We have to fix child care
For parents, child care can factor into every decision they make.
If parents can’t find someone to watch their little ones, that could keep them from doing everything from participating in local festivals to joining a church to volunteering to going to work. Ditto if those parents can find child care but can’t afford it.
A lack of affordable child care could even cause parents to move out of a community to a place where they can find care.
On that front, Northeast Michigan has a problem.
As News staff writer Crystal Nelson reported over the weekend, the Michigan League for Public Policy considers Alcona and Montmorency counties “child care deserts,” with more than three kids who need care for every one slot available at a licensed facility. Alpena and Presque Isle counties fare better, but not by much.
And the child care we have can cost a lot, an average of $525 a month for a toddler. A single parent with only one kid making minimum wage would have to spend 35% of his or her paycheck just to have someone watch his or her child so they could work. A single parent making the typical wage for an Alpena County resident would have to spend 26% of his or her paycheck on child care. That can make it hard to afford rent or a mortgage, groceries, a car payment, and all of the other costs of life.
Last week, U.S. Census Bureau data from the 2020 count showed Northeast Michigan lost 2,472 residents, or about 4% of its population. Many, many factors affected those numbers, but a lack of options for child care certainly didn’t help.

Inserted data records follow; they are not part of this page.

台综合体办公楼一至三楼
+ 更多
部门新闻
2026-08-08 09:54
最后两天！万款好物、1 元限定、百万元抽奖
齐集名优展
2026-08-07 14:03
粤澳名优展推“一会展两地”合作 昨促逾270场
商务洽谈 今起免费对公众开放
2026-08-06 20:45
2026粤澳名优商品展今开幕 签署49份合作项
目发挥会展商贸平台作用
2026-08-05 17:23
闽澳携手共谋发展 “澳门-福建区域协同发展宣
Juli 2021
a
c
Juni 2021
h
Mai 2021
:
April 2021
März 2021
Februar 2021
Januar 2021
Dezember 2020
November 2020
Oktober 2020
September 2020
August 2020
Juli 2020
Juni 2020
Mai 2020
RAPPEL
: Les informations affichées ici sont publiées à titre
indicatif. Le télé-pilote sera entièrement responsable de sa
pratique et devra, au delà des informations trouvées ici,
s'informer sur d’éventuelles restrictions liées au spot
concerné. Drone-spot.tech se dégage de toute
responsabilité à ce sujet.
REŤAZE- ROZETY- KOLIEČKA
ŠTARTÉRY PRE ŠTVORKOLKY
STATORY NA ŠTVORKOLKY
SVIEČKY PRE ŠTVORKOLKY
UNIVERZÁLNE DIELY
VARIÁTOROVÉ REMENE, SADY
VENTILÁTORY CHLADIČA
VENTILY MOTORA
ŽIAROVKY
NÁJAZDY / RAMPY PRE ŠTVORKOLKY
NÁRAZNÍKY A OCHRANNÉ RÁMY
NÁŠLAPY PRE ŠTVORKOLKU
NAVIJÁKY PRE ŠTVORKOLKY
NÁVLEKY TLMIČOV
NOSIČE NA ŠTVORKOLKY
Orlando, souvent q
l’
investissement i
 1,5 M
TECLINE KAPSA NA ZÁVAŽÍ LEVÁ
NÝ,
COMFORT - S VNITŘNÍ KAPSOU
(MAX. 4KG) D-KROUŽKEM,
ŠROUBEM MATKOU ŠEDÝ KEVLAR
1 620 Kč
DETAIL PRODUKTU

We have to fix the child care problem so parents can get to work and otherwise participate in our economy, and to make our community attractive to young parents looking for a place to raise their families.
The government can play a role, from child care subsidies for the neediest parents to funding preschool services for more families to streamlining the business startup climate so more people can start child care businesses.
But each of us can play a role, too, such as making ourselves available to watch kiddos for our friends, family, and neighbors who need to get to work.